**Problem description:**
Should the entries contain pictures, leave them out and return exactly the lines from the first through the line holding "56. Iris 1stem Bearded".

**Records to process:**
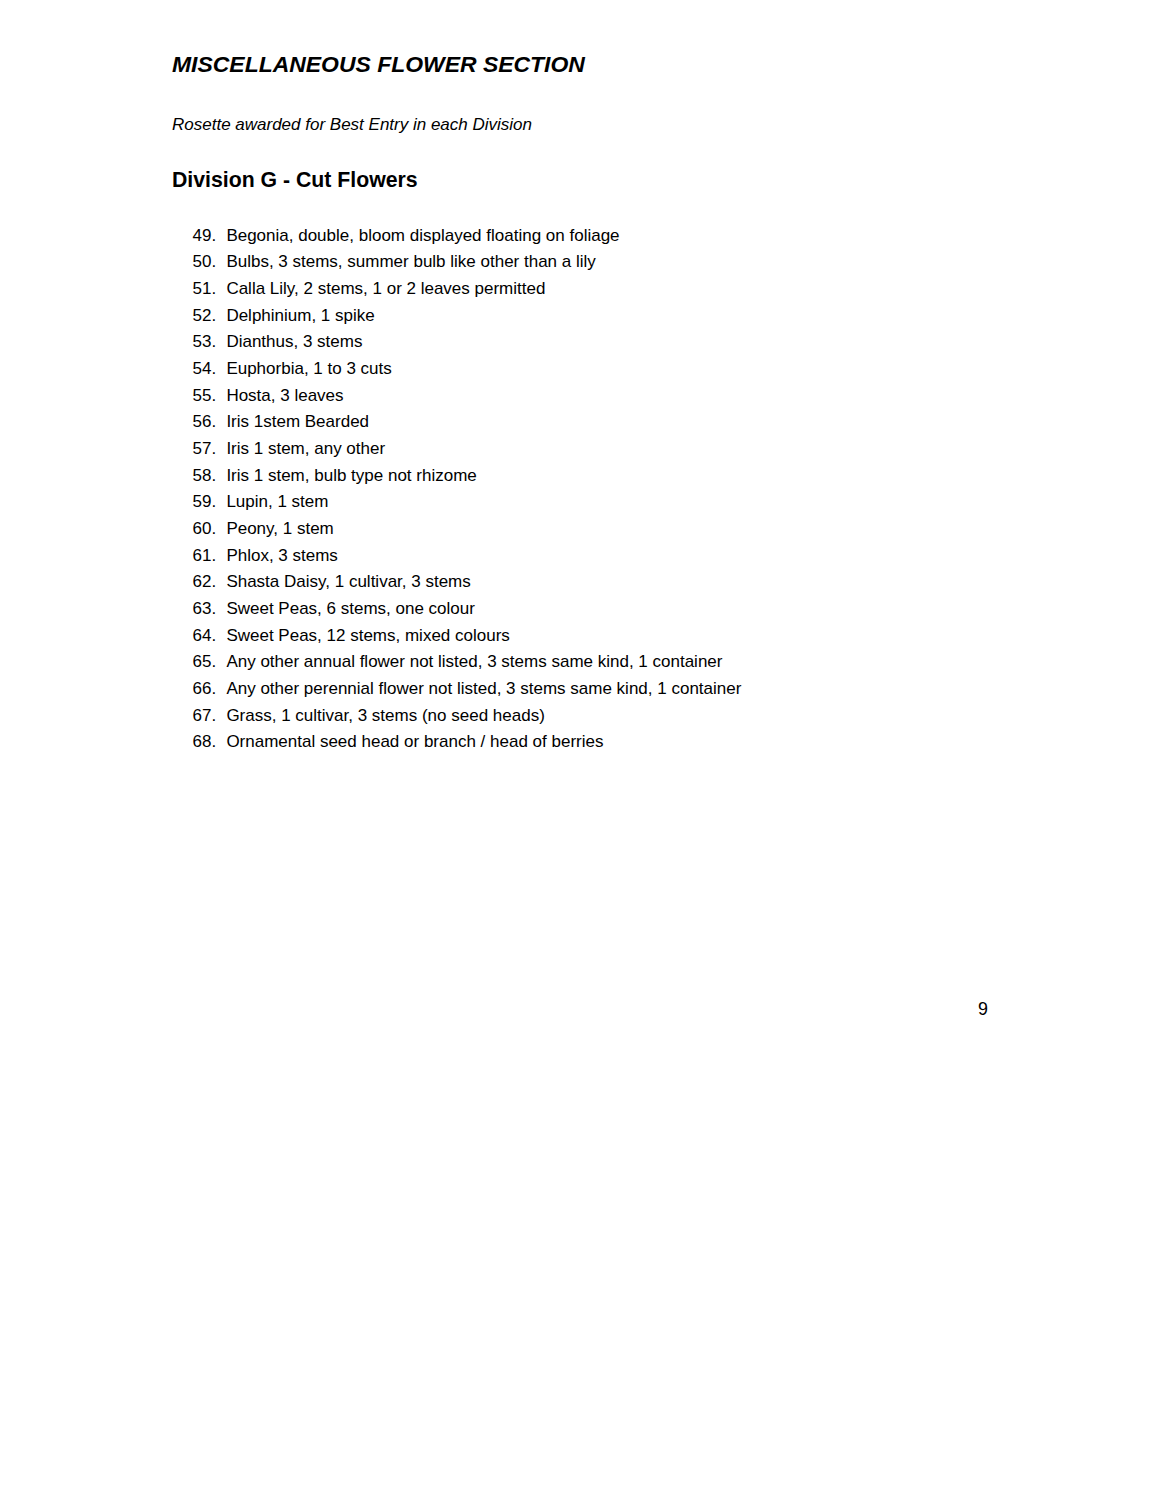MISCELLANEOUS FLOWER SECTION
Rosette awarded for Best Entry in each Division
Division G - Cut Flowers
49. Begonia, double, bloom displayed floating on foliage
50. Bulbs, 3 stems, summer bulb like other than a lily
51. Calla Lily, 2 stems, 1 or 2 leaves permitted
52. Delphinium, 1 spike
53. Dianthus, 3 stems
54. Euphorbia, 1 to 3 cuts
55. Hosta, 3 leaves
56. Iris 1stem Bearded
57. Iris 1 stem, any other
58. Iris 1 stem, bulb type not rhizome
59. Lupin, 1 stem
60. Peony, 1 stem
61. Phlox, 3 stems
62. Shasta Daisy, 1 cultivar, 3 stems
63. Sweet Peas, 6 stems, one colour
64. Sweet Peas, 12 stems, mixed colours
65. Any other annual flower not listed, 3 stems same kind, 1 container
66. Any other perennial flower not listed, 3 stems same kind, 1 container
67. Grass, 1 cultivar, 3 stems (no seed heads)
68. Ornamental seed head or branch / head of berries
9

**Exercise result:**
MISCELLANEOUS FLOWER SECTION
Rosette awarded for Best Entry in each Division
Division G - Cut Flowers
49. Begonia, double, bloom displayed floating on foliage
50. Bulbs, 3 stems, summer bulb like other than a lily
51. Calla Lily, 2 stems, 1 or 2 leaves permitted
52. Delphinium, 1 spike
53. Dianthus, 3 stems
54. Euphorbia, 1 to 3 cuts
55. Hosta, 3 leaves
56. Iris 1stem Bearded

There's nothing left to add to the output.